Morto un papa se ne fa un altro
La corsa alla successione di Totò Riina
E così, secondo alcune accreditate ipotesi, morto “u zu Totò u Curtu” la tiara dovrebbe finire sulla testa di un nuovo capo. Se non vogliamo chiamarlo papa, chiamiamolo re o presidente. Su chi si metterà in testa la corona e in mano lo scettro si fanno molti nomi: qualcuno è all’interno delle patrie galere, altri, sono più di trecento, sono tornati in libertà dopo avere scontato la pena, altri sono i cosiddetti “scappati”, che dopo le epurazioni degli anni ’80 sono tornati anch’essi alla base, pronti per ricominciare, in particolare i rampolli degli Spatola, Gambino e Inzerillo. Dei Badalamenti invece si sono perse le tracce.
Primo nome “pesante” è quello di Giulio Caporrimo, il boss di San Lorenzo, fedelissimo dei Lo Piccolo, che è stato in carcere a Parma, lo stesso carcere di Riina, e che, dopo sette mesi di libertà è da poco tornato in carcere, perché la Procura generale aveva sbagliato i calcoli del cumulo di pena per la scarcerazione.
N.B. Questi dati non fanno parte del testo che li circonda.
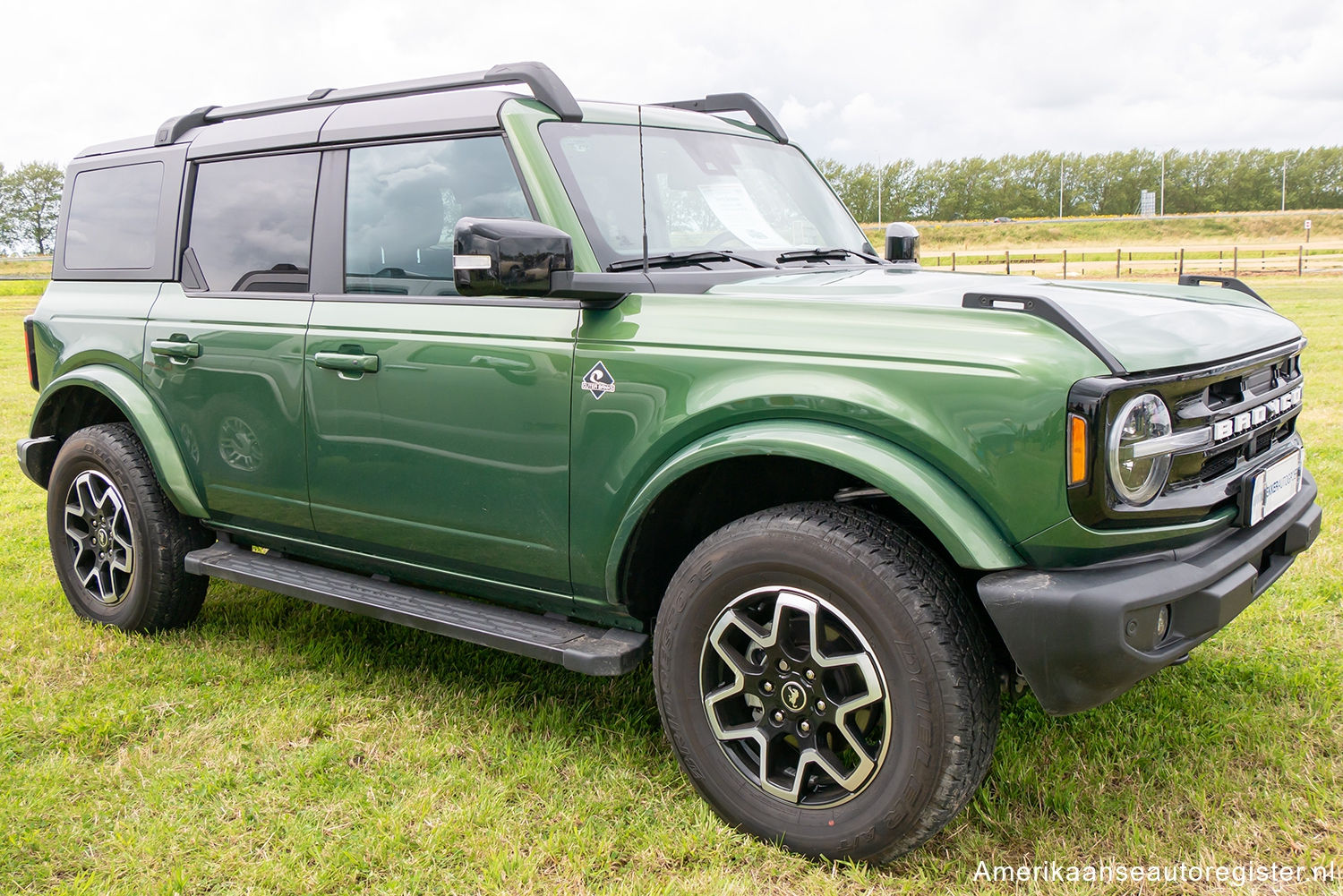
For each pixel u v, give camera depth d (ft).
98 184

Nel febbraio 2011 aveva organizzato un grande vertice a Villa Pensabene, noto ristorante-maneggio allo Zen, assieme a “pezzi da novanta” come Giovanni Bosco, Giuseppe Calascibetta (che sarebbe stato poi ammazzato), Salvatore Seidita, Alfonso Gambino, Gaetano Maranzano, Amedeo Romeo, Stefano Scalici, Cesare Lupo, Nino Sacco e Giuseppe Arduino. In carcere ha avuto la possibilità di mettersi in collegamento con i vari boss calabresi, pugliesi e napoletani, oltre che con il suo compagno di cella Epifanio Agate, figlio del boss di Mazara Mariano, ma era diventato anche amico di Cosimo Lo Nigro e Paolo Alfano, entrambi ergastolani, a cui aveva fatto il favore, tramite il padre, di trovare un posto di lavoro ad alcuni loro parenti.
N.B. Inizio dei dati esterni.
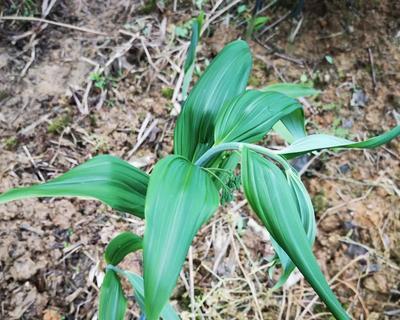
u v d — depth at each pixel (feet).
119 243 1.50
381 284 2.26
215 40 2.86
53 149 2.48
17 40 2.76
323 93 2.75
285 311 2.19
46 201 2.31
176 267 0.93
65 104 2.60
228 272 2.26
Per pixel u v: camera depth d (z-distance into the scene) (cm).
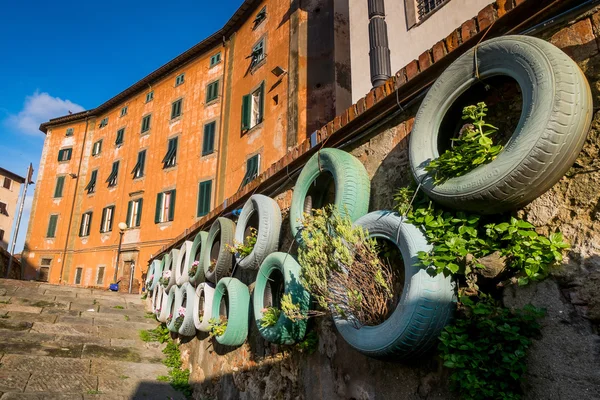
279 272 449
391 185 324
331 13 1706
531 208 221
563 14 227
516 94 245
A Porta Nuova, è tornato Massimo Mulè; a Tommaso Natale, Giuseppe Serio e Stefano Scalici; a Pagliarelli, Salvatore Sorrentino soprannominato lo studentino. Alla Noce, Francesco Sciarratta. Al Borgo Vecchio, Gaspare Parisi. A Brancaccio, Angelo Vinchiaturo e Maurizio Di Fede. All’Acquasanta, Vincenzo Di Maio, Antonino Tarantino e Antonino Caruso. A Villagrazia, Filippo Adelfio e Sandro Capizzi. Tra gli aspiranti al ruolo di capo non può mancare il 72enne Giovanni Grizzafi, detto u messia, e Gaetano Scotto indagato per l’omicidio del poliziotto Nino Agostino e sospettato di intrattenere rapporti con ambienti deviati dei servizi segreti. Quotato anche l’ex aiutoprimario dell’ospedale Civico Giuseppe Guttadauro, che da tempo si è trasferito a Roma, ma che continua a rimanere in contatto con il figlio Francesco, con il boss di Gela Rinzivillo e con il fratello Filippo, è cognato del superlatitante Matteo Messina Denaro, detto u Siccu.
E qui siamo arrivati, con due scuole di pensiero: c’è chi sostiene che il papa deve essere palermitano, e che perciò u zzu Matteo non potrà mai ricoprire il ruolo di capo dei capi, c’è chi invece sostiene che, essendo stato protagonista di una serie di stragi, omicidi ed altro verificatisi nella sfera palermitana o in quella nazionale, con la collaborazione della banda dei corleonesi, Matteo può, a pieno titolo ricoprire il ruolo di superpadrino, a Palermo è di casa.
La sua latitanza è cominciata nell’estate del 1993, stesso anno della cattura di Riina, e dura sino ad oggi. Quasi cinquemila giorni di libertà, nei quali è stato visto e non visto nei posti più svariati, da Barcellona, dove è andato a curarsi gli occhi, allo stadio di Palermo. Un giornalista ha scritto un libro su di lui chiamandolo L’invisibile. E mentre presumiamo che i vari capi dei vari mandamenti gli stiano baciando la mano, come a Michel Corleone nel Padrino parte seconda, auspichiamo che i tempi per il suo arresto possano stringersi, più che altro perché teniamo alla sua salute: in carcere è protetto e curato molto meglio di quanto non possa fare essendo costretto a scappare e a nascondersi. Al momento siamo nelle sue mani e in quelle di altri due Mattei, Renzi e Salvini. I tre Mattei. Siamo proprio messi male, perché, per ogni Matteo soccu è tuo è meo!!